Ah, but he is registered is why I was questioning. In the videos he obviousley doesn't give a flip if the filmer is there or not as he keeps crying out. He would take a lot of work. Were you thinking on getting him?

Joe, I will check out that link.


----------



## ChevyPrincess (Aug 27, 2009)

oops! didn't see your post horselover!


----------



## horseluver50 (Mar 19, 2009)

> In the videos he obviousley doesn't give a flip if the filmer is there or not as he keeps crying out. He would take a lot of work. Were you thinking on getting him?
> http://www.horseforum.com/#post775516#ixzz11nmufPWw​


Yeah that's what I thought to when I saw the video. He looks like he is very energetic and spirited, which could be a challenge in training.
I am pretty low on the money as it is, even though he's free, he's gonna cost alot in hay over the winter, and farrier/vet costs. I am looking for a part time job and am going to be selling a bunch of my tack. 
My mare I have is already almost 15, she has issues with her legs. I am going to keep her, but I was interested in getting a younger horse that I can get into eventing with in the future. Thanks!


----------



## horseluver50 (Mar 19, 2009)

> oops! didn't see your post horselover!


No problem! :]


----------



## ErikaLynn (Aug 3, 2010)

he looks a little off in the back to me.


----------



## horseluver50 (Mar 19, 2009)

> he looks a little off in the back to me.
> http://www.horseforum.com/#post775528#ixzz11noQYXvn​


How so? Not saying your wrong, just wondering if you could describe it a little more, so I can look closer. :]


----------



## ErikaLynn (Aug 3, 2010)

horseluver50 said:


> How so? Not saying your wrong, just wondering if you could describe it a little more, so I can look closer. :]


When he is trotting, in the second video. His back left (the leg closes to the camera) looks a little funny, like he is a little stiff.


----------



## horseluver50 (Mar 19, 2009)

^^ I see what you mean now. Yeah, it does look a little off.

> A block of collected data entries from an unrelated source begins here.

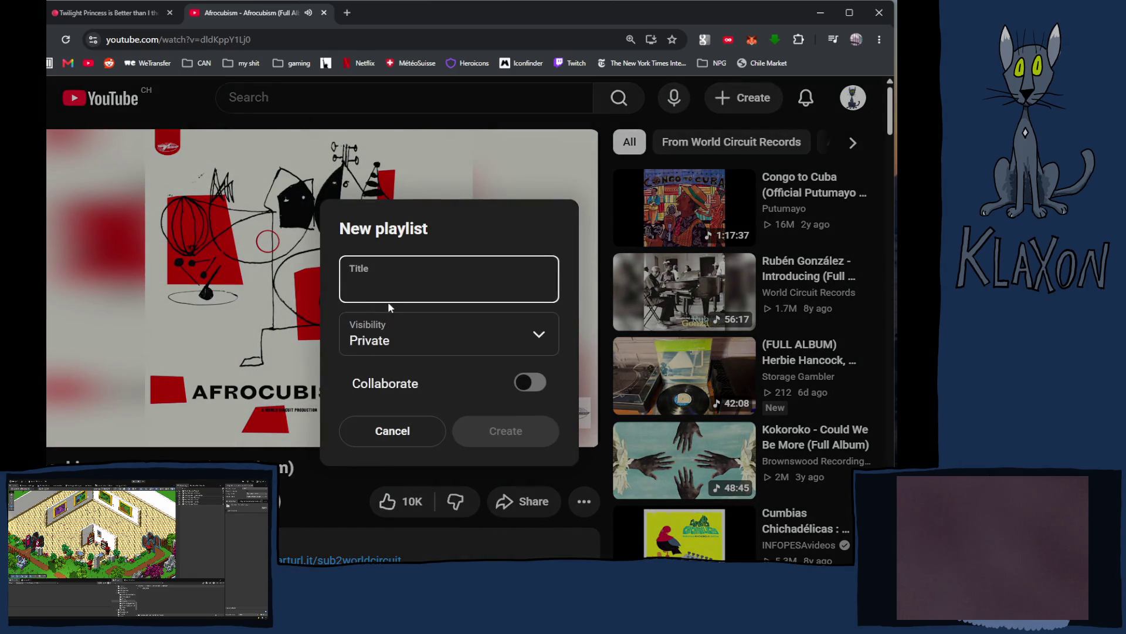
{"action": "type", "text": "afro"}
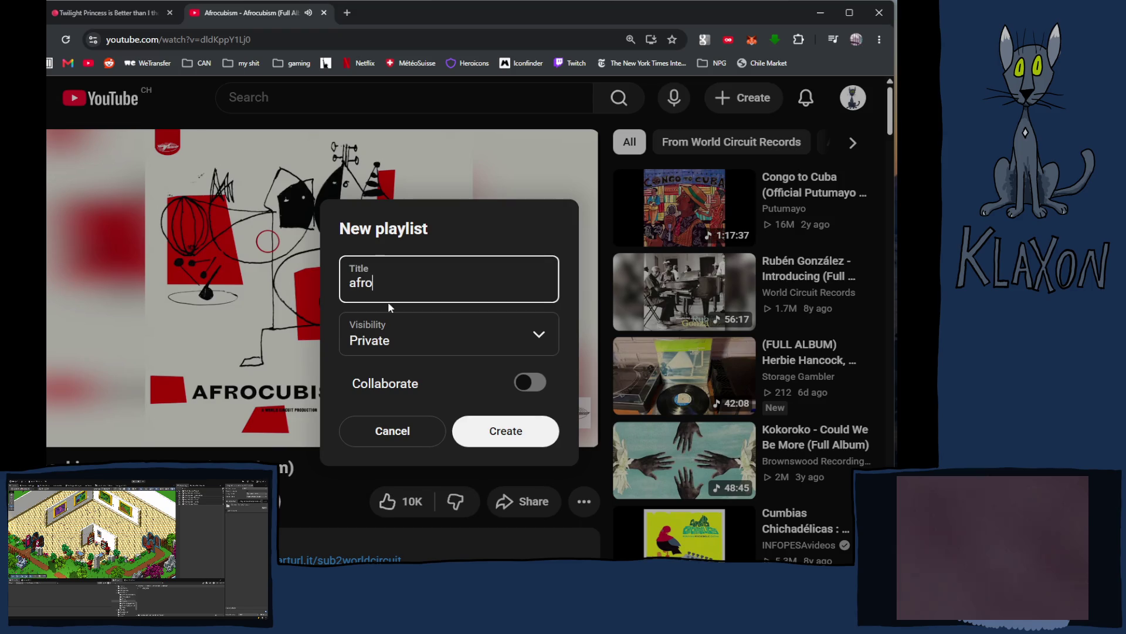
{"action": "type", "text": "cubism"}
{"action": "left_click", "coordinate": [496, 436]}
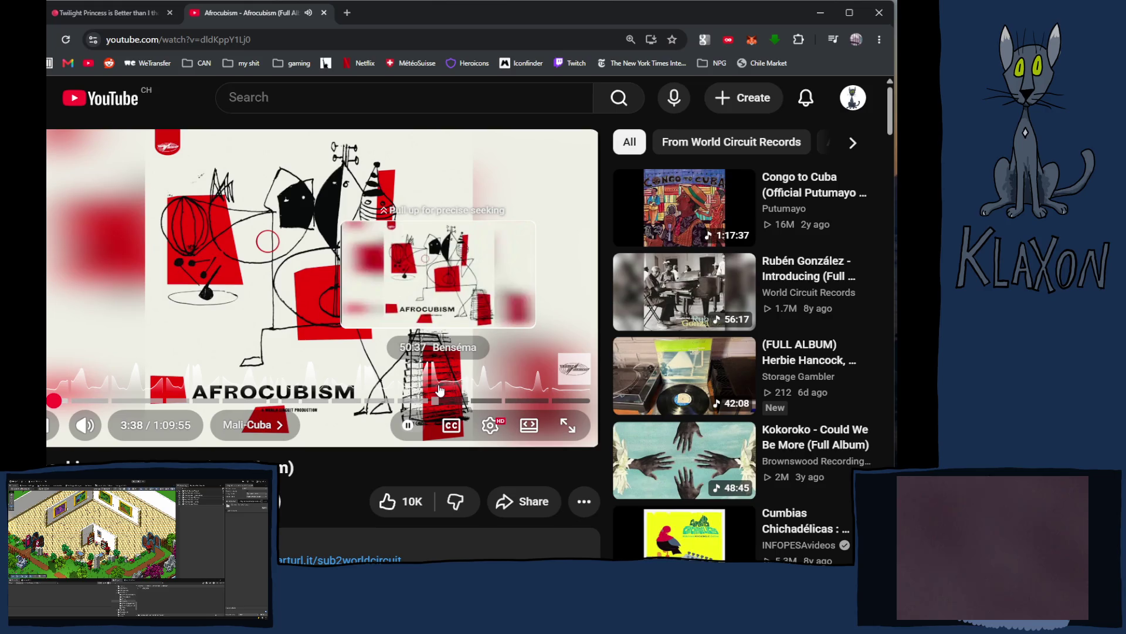
Step: Switch from the YouTube browser back to the Krita cat painting IMG_1816.jpg
{"action": "scroll", "coordinate": [441, 390], "scroll_direction": "down", "scroll_amount": 2}
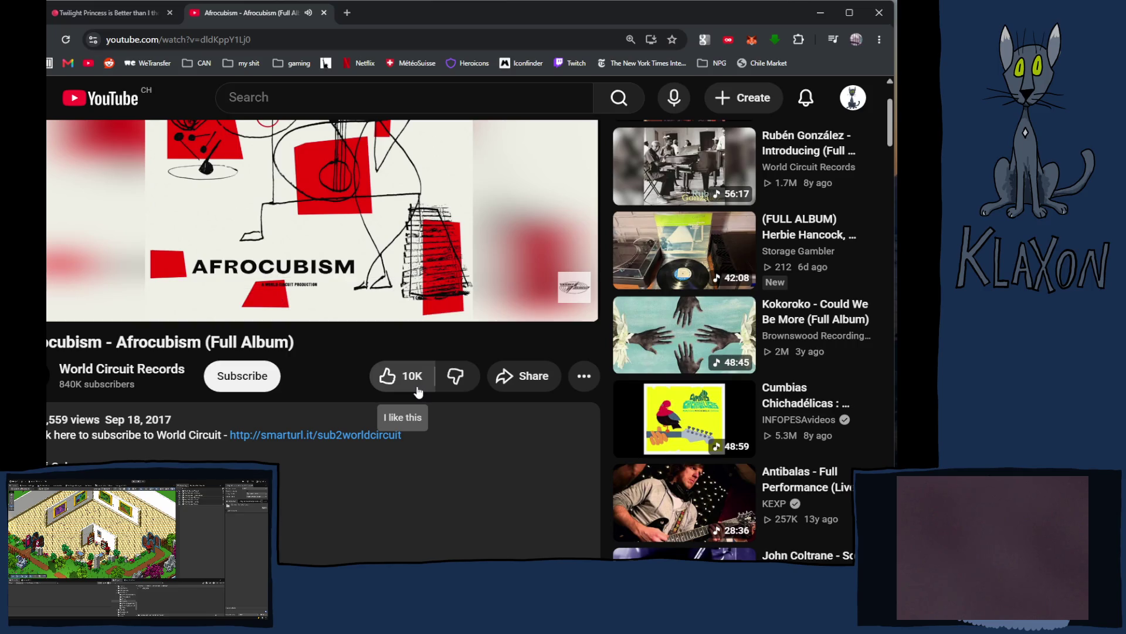
{"action": "scroll", "coordinate": [418, 392], "scroll_direction": "up", "scroll_amount": 2}
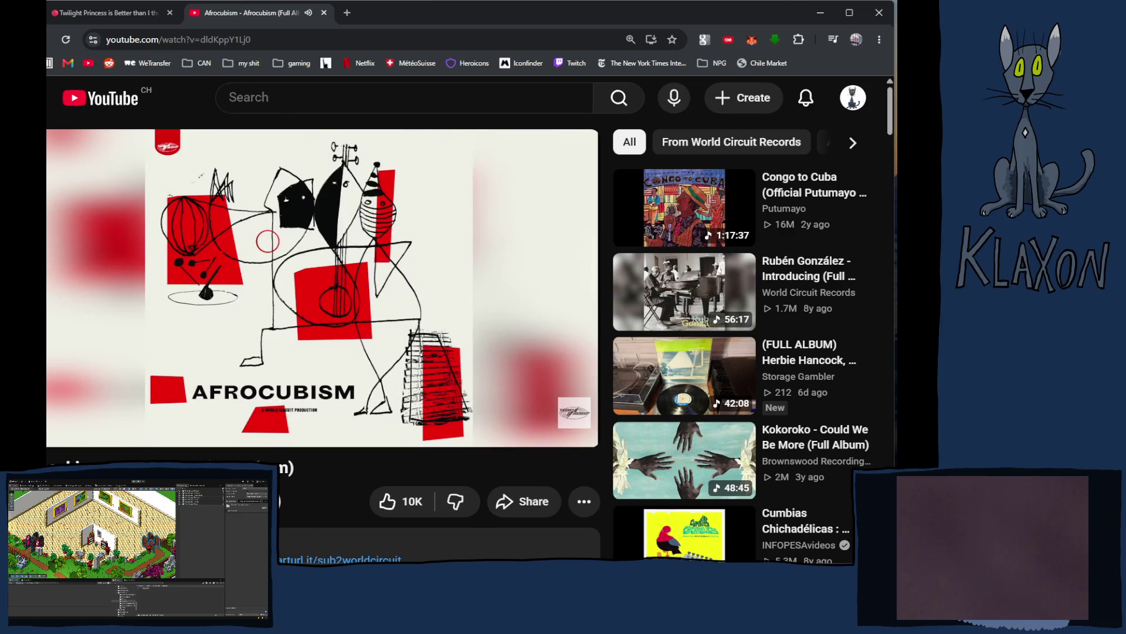
{"action": "key", "text": "alt+Tab"}
{"action": "scroll", "coordinate": [284, 428], "scroll_direction": "down", "scroll_amount": 2}
{"action": "scroll", "coordinate": [420, 315], "scroll_direction": "up", "scroll_amount": 3}
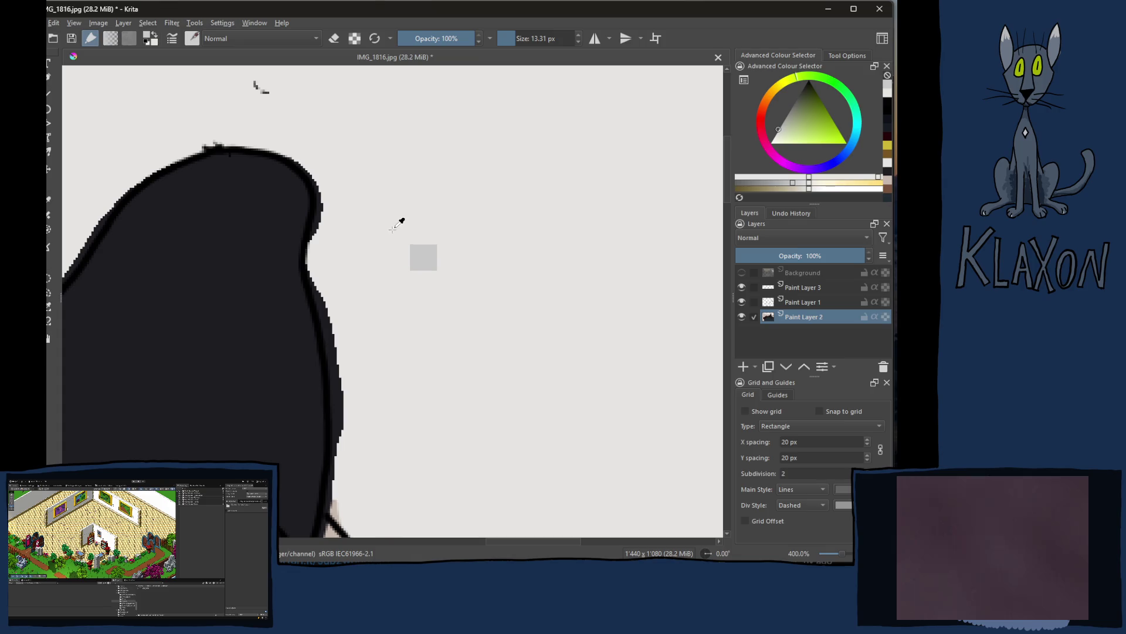
Step: Smooth the jagged left, upper-left and right edges of the dark head outline using sampled colours
{"action": "left_click", "coordinate": [416, 224], "text": "ctrl"}
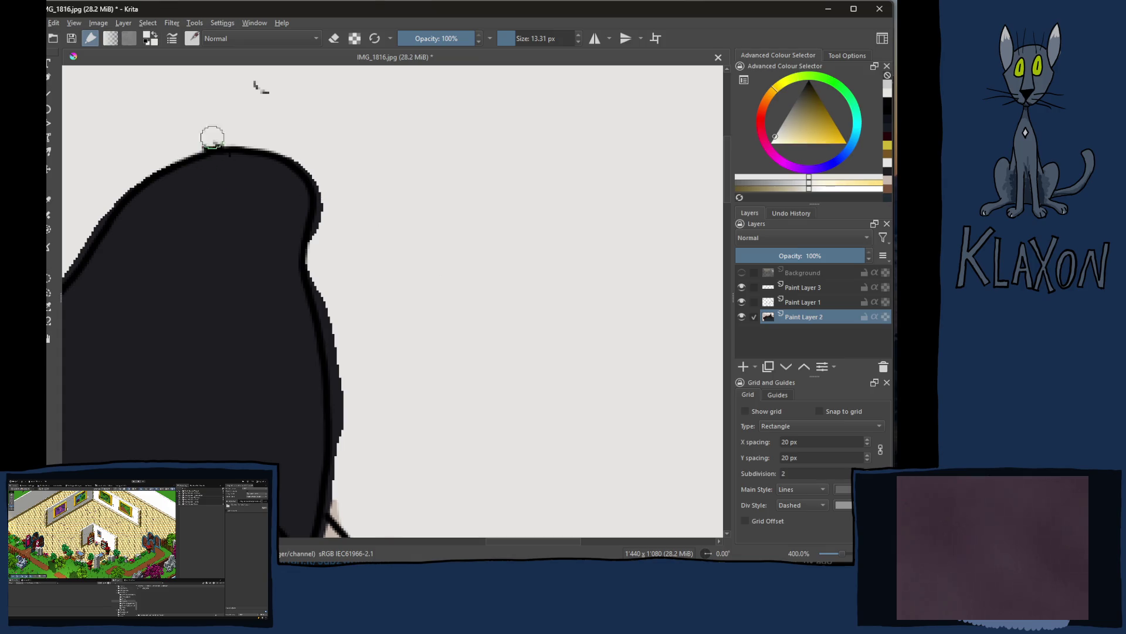
{"action": "left_click_drag", "start_coordinate": [171, 174], "coordinate": [251, 119]}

Not sure if maybe he is just not picking it up properly, or if there is a problem of some sort...
If I go look at him, I will check it out.


----------



## SidMit (Jun 4, 2010)

ShutUpJoe said:


> He may be free but you'll probably be paying for training because if he was already under saddle (as in not a racing saddle) they would have a video up. He is a pretty horse, though.
> 
> Chevy- Go to horseadoptions.com and look at all the Tbreds or Sbreds you can get for free. It's not too uncommon.


I couldn't get the website to work? I would love to look at it. Thanks!


----------



## ShutUpJoe (Nov 10, 2009)

New Vocations Racehorse Adoption Program

The place is called New Vocations.


----------



## SidMit (Jun 4, 2010)

ShutUpJoe said:


> New Vocations Racehorse Adoption Program
> 
> The place is called New Vocations.


They have some really pretty Sbreds on that site..


----------



## Speed Racer (Oct 21, 2009)

Purchase price is the least amount you'll ever pay for a horse.

He's only 2 y/o and already over 16 h. Feeding an animal that's probably going to top out around 17 h will cost a lot more than an average horse. He also seems rather flighty, and it's obvious he's completely untrained.

Unless you have a professional trainer, and no, I don't mean 'trainer' as in the 16 y/o down the road who's watched a few Parelli DVDs, you need to pass on this animal. He's going to need long term, _professional_ training from someone who can handle this type of TB.

I get the feeling all you're seeing is the word FREE, and every other consideration is going out the window.

I have a free TB. He cost me $2,700 in training _alone_. My feed bill literally doubled when he came on the property, and he requires his feet done exactly every 6 weeks, not to mention his teeth floated every 6 months because he has a slight parrot mouth.

A young, untrained animal is going to cost you more money that a part time job will provide, and you already have a horse for whom you're caring.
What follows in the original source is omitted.